In the movie, the fictional Markle is on the phone with her mother, slightly sad about being left out, when Harry bursts in to take her to the party after all — where she met Harry's parents for the first time. In the film, Kate Middleton blames her sister's "no ring, no bring" policy — meaning only engaged or married couples were allowed — for Markle being benched. (In real life and in the movie, Markle and the prince were not yet betrothed.)
As it turns out, this plus one policy was the real deal, but as PEOPLE noted, both James Middleton's longtime girlfriend Donna Air and Princess Eugenie's longtime boyfriend Jack Brooksbank attended the ceremony.
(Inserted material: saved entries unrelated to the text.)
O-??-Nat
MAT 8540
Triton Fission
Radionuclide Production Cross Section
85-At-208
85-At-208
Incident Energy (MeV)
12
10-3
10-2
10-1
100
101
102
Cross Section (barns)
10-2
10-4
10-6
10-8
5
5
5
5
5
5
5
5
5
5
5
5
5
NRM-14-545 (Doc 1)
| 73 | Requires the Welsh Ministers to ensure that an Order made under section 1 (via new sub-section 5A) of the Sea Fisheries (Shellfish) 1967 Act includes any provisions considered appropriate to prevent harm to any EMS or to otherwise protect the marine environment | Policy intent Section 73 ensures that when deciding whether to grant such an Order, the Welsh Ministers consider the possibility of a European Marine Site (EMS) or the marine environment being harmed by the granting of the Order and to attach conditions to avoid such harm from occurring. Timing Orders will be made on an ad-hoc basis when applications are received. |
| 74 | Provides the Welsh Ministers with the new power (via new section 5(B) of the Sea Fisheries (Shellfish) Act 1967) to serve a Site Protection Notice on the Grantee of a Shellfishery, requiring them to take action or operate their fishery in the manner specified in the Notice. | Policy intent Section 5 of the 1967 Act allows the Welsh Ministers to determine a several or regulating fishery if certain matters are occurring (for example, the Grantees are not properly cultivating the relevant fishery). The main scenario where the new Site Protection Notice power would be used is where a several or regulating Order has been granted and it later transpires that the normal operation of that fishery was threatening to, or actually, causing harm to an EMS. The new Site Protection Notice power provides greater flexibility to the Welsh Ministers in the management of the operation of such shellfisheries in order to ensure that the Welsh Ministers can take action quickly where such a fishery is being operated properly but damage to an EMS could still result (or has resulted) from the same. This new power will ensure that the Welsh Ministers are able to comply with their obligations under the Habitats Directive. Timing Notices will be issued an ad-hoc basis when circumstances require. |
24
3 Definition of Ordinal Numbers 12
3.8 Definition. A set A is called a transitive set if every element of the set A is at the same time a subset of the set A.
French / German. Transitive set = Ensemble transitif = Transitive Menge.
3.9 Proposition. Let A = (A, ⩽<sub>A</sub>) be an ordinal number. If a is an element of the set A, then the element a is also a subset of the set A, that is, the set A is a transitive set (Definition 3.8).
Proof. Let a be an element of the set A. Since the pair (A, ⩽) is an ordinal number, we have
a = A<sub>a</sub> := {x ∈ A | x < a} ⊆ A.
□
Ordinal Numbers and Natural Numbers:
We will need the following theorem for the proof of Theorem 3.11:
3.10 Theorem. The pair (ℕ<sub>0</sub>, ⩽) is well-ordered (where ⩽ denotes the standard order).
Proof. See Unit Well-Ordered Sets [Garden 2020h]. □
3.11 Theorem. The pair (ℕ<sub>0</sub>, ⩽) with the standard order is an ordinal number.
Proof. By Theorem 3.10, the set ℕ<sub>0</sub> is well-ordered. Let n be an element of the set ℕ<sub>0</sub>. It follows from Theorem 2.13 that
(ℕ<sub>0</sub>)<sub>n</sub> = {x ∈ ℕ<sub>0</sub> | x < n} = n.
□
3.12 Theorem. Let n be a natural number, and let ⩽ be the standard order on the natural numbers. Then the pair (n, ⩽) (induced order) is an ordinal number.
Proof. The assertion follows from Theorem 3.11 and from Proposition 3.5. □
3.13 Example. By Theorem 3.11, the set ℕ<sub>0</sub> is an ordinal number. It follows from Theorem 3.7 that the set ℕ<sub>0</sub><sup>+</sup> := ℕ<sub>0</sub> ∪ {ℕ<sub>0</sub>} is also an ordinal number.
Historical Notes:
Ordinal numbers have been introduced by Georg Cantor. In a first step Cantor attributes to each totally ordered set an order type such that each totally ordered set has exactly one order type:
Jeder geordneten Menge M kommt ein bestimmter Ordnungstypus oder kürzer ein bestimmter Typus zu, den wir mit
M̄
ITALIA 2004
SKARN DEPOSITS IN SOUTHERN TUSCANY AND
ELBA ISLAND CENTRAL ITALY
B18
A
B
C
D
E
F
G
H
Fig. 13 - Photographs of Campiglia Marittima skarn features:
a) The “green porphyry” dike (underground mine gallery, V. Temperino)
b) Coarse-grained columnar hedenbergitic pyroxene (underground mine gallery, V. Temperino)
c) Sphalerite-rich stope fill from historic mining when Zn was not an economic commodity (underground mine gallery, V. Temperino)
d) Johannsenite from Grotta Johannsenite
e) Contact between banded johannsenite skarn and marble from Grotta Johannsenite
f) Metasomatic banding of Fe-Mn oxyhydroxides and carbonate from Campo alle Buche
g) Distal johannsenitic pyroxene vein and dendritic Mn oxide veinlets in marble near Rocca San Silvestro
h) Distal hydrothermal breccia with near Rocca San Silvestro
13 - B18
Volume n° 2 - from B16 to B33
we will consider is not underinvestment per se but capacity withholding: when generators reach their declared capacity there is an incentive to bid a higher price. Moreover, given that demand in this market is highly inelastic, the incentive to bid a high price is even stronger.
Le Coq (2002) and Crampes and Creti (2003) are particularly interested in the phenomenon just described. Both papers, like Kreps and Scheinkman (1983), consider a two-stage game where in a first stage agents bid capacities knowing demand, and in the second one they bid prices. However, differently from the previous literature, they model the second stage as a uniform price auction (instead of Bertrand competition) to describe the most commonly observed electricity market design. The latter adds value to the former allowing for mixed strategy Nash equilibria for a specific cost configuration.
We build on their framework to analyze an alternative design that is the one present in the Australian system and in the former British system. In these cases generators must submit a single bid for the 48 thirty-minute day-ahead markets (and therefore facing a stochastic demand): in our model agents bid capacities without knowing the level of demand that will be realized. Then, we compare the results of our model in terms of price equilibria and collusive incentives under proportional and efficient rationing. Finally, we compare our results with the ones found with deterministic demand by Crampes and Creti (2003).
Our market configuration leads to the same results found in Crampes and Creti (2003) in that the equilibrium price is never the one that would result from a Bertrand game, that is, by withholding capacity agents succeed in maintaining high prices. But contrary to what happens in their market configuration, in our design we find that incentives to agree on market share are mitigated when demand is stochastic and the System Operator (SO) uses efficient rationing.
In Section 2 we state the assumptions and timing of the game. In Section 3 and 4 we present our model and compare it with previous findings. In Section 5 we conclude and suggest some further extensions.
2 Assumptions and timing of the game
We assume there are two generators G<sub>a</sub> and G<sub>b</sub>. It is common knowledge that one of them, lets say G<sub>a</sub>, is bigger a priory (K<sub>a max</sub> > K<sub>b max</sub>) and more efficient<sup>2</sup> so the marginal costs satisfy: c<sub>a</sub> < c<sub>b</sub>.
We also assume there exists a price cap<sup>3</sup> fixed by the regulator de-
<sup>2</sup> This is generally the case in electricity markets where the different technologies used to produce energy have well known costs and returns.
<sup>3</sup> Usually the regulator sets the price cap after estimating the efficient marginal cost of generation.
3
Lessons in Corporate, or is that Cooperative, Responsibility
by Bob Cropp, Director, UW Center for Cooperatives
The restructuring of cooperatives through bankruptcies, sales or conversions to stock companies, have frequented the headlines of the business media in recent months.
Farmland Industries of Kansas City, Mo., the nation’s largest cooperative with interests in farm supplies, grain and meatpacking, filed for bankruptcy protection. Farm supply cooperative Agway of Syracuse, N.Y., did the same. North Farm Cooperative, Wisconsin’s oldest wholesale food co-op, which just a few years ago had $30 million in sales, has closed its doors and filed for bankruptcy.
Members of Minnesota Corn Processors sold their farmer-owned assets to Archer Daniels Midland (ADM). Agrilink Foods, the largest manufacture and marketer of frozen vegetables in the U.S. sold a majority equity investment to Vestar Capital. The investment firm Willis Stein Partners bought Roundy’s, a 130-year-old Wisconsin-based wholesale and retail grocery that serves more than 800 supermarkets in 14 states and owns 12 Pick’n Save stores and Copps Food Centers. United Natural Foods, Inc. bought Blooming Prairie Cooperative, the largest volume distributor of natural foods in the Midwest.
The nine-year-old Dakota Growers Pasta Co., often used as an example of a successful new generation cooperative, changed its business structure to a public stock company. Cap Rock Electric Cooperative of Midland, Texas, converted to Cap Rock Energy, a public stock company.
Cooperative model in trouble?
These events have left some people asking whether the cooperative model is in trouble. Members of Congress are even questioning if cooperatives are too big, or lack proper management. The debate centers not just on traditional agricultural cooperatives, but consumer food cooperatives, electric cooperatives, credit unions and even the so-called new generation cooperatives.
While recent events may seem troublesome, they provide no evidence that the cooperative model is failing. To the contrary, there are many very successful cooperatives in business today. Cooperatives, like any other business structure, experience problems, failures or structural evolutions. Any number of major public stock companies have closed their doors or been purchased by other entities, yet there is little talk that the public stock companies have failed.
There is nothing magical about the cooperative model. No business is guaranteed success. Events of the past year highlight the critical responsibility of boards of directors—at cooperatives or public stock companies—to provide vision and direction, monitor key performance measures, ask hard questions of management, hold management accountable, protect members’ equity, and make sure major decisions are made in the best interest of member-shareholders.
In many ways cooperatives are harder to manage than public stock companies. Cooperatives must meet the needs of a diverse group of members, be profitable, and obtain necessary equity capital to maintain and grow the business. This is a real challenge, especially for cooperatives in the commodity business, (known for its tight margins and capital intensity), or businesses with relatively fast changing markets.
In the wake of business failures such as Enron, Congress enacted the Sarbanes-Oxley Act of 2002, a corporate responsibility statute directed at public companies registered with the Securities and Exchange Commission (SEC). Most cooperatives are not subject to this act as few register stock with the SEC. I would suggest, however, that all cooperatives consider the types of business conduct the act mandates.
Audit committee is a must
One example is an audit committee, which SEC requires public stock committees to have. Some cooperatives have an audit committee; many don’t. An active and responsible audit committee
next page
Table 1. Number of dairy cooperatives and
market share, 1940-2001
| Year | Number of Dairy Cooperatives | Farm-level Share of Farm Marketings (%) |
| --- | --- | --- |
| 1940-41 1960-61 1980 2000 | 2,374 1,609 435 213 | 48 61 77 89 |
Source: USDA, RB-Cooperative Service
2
Additionally, according to The Telegraph, Markle was fully invited to Middleton's May 2017 wedding despite the "no ring no bring" policy, but at the last moment Markle did not appear at the ceremony itself. So what gives?
The way PEOPLE told the story, Harry left after the ceremony and drove 90 minutes back to London to pick up his then girlfriend from Kensington Palace where she was cooped up. According to Vanity Fair, Markle had been seen in London before the wedding and everything seemed good to go. E! news reported that Markle skipped out of the ceremony so as not to draw attention to a wedding that was not her own and upstage the couple on their special day. (For the record, The Daily Beast was already speculating whether or not Markle would steal the show, as many once thought Pippa did at her sister's wedding, before the big day even arrived.) It's also possible there was concern that the paparazzi, who mobbed Markle at every chance, would make for unruly and unwelcome wedding guests. The Mirror speculates that it was always the plan for Markle to attend the reception, despite laying low for the wedding itself, and that Prince Harry's last-minute drive was simply so she wouldn't have to arrive alone. (Bustle reached out to Kensington Palace for comment but did not hear back.)
Unfortunately for that wasn't the end of the drama. There was still some slight scandal when The Mirror reported that Markle's black dress and white cape was a sombre fashion faux pas for a wedding reception. The Lifetime movie leaves this bit out, making Markle's reception dress red, and any real life faux pas doesn't seem to have affected any permanent damage on Markle's relationship with the Royals in 2018.
Oh, but there's more: The wedding reception scene in the Lifetime movie takes additional steps to mix fiction with reality for the sake of drama by including a fictional relative named Lady Violet, who wears an offensive brooch to the wedding. The scene calls to mind a heated racist brooch trolling debacle — in which Princess Michael of Kent caught fire for wearing a blackamoor brooch, with an exotic and offensive depiction of an African person, to a luncheon attended by Markle. The Princess later apologized and claimed not to have worn something so offensive to Markle intentionally, but in the Lifetime movie, Harry warns this fictional Lady Violet about the same brooch, months before the luncheon would have taken place — which is a pretty shady twist on the real life story.
And look, there was probably a decent amount of actual family drama at Pippa's wedding — the Royals are humans, after all, and humans get dramatic at weddings. But clearly, the Lifetime movie plays up it all up for our amusement — likely far more than anything that actually happened in real life.